IN n the 35th year of Bungendore Wood Works, this is an important exhibition of a large number of works of high-standard furniture with many of the makers being young and upcoming – names that are new to the scene. Several prizes were awarded – all well-deserved.
The makers were given a brief: “To create a well-considered and crafted piece with saleability in a gallery context” with an “emphasis… on individually designed and made work”.
The interpretations are as broad as the number of exhibitors, as might be expected.
Will Matthysen, who regularly exhibits at Bungendore Wood Works, won the Felder Award for Fine Furniture for an eight day Wall Clock in fiddleback blackwood, sycamore, Huon pine and ancient redgum. I am always in awe that such fine, working parts can be made from wood. It combines the beauty of a work of art and the functionality of a wall clock.
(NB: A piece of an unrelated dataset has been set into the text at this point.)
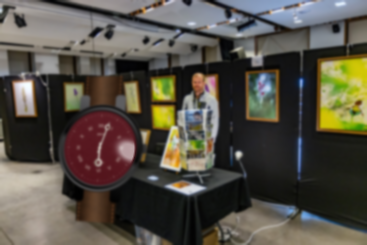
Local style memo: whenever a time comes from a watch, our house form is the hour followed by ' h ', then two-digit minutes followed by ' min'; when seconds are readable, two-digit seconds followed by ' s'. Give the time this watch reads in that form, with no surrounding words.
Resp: 6 h 03 min
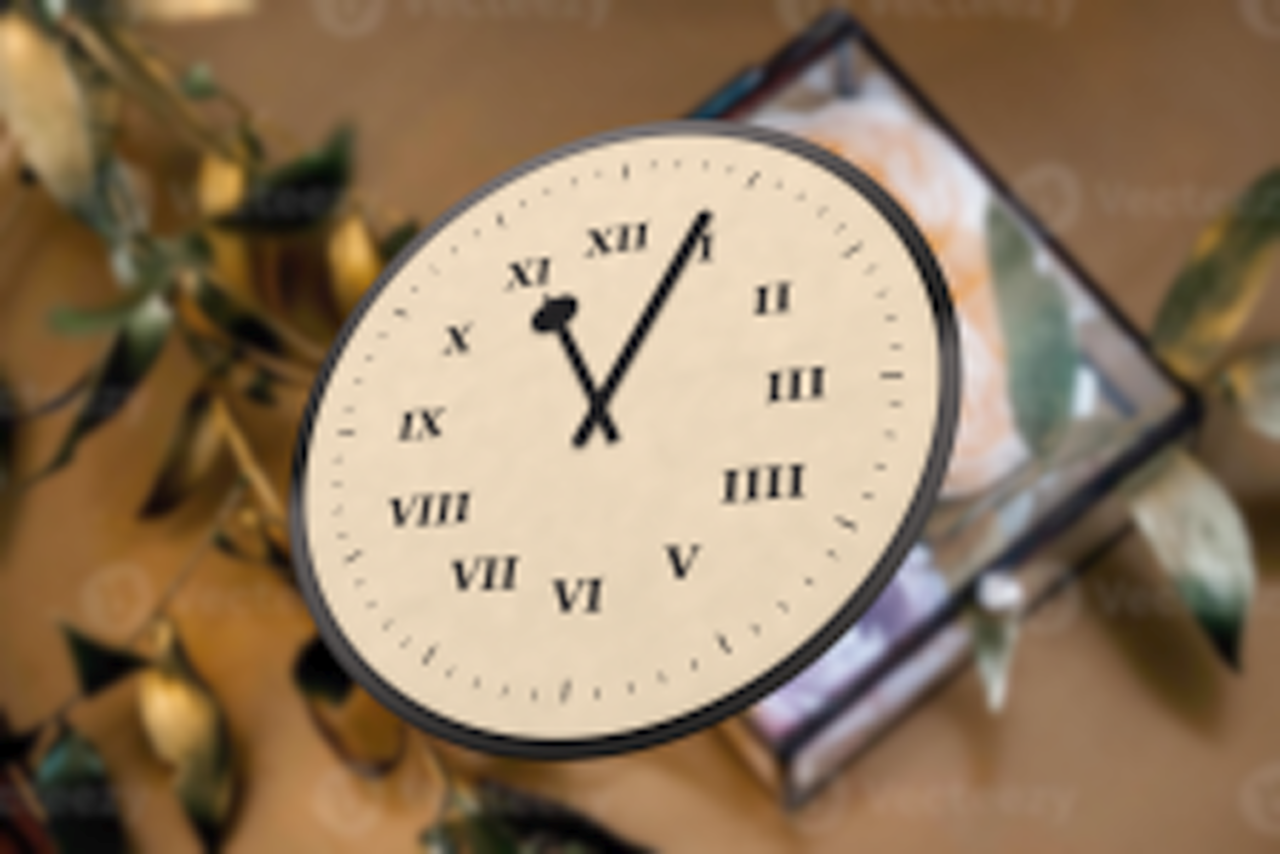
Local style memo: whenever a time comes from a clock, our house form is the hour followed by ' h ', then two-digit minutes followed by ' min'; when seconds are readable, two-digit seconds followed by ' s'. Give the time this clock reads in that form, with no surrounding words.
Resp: 11 h 04 min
Several outstanding works are on exhibit. Damien Wright uses ancient redgum for a long, plain sideboard with the title of “Tread Lightly”. The dark timber is one Wright uses frequently and in this case the base of the drawer pulls, and the four tiny feet are cased in sterling silver. They catch the light and despite its size, it appears to float.
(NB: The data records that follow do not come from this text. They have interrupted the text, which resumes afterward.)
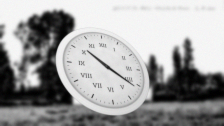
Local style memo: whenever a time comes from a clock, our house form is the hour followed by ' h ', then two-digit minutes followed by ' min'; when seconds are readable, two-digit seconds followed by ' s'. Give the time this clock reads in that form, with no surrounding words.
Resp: 10 h 21 min
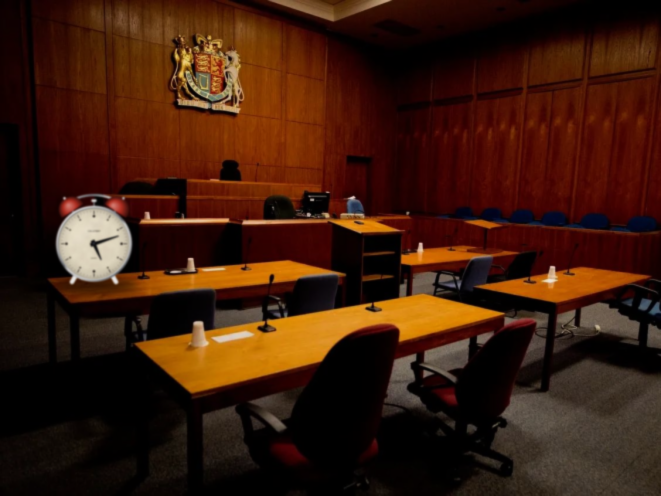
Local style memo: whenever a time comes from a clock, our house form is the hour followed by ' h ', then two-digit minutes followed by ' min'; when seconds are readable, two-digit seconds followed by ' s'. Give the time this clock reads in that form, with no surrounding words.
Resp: 5 h 12 min
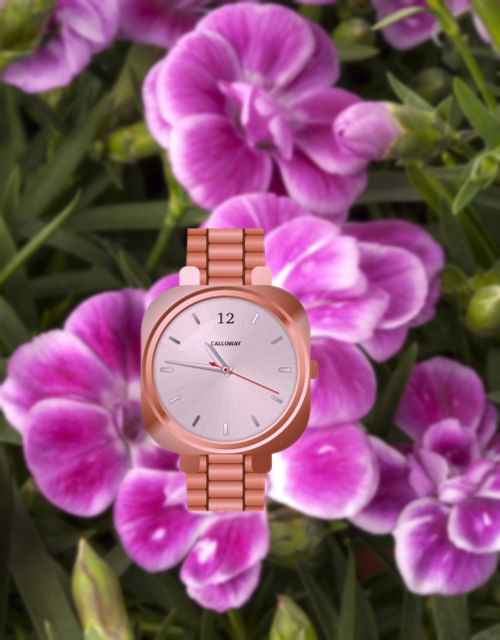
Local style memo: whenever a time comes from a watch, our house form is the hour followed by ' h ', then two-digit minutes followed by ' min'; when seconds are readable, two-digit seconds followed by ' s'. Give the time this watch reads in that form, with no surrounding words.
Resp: 10 h 46 min 19 s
Many of the pieces exhibited are drinks cabinets – perhaps not surprising, as it is an occasional piece of furniture that can be added to a room and have a presence. In most examples, the cases are suspended reducing the heavy appearance of a full length cupboard.
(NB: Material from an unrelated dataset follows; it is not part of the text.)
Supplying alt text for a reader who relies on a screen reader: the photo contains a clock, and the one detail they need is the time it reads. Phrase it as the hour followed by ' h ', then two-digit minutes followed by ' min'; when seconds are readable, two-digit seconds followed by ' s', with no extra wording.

Helmut Lueckenhausen is exhibiting two works, “Barong Watching” and “Garuda Amongst the Reeds”. They are of different sizes but are similar in design and materials. Lueckenhausen draws his inspiration from the natural world, often using animal-like forms. Several fan-like leaves rise from the top and are extended beneath the case as reeds might in a waterway.
Furniture designer/maker Adrian Potter donated a prize for a winning chair, identified as The George Ingham Fine Chair Making Award. This was won by Bernard Chandley for “CoCo” armchair in kiln-fired white oak and locally grown elm. It is a lyrical form, based on a traditional style.
There are more than 70 works in this exhibition – far too many to discuss here so I strongly urge anyone interested in fine furniture that will last for centuries to visit this major exhibition.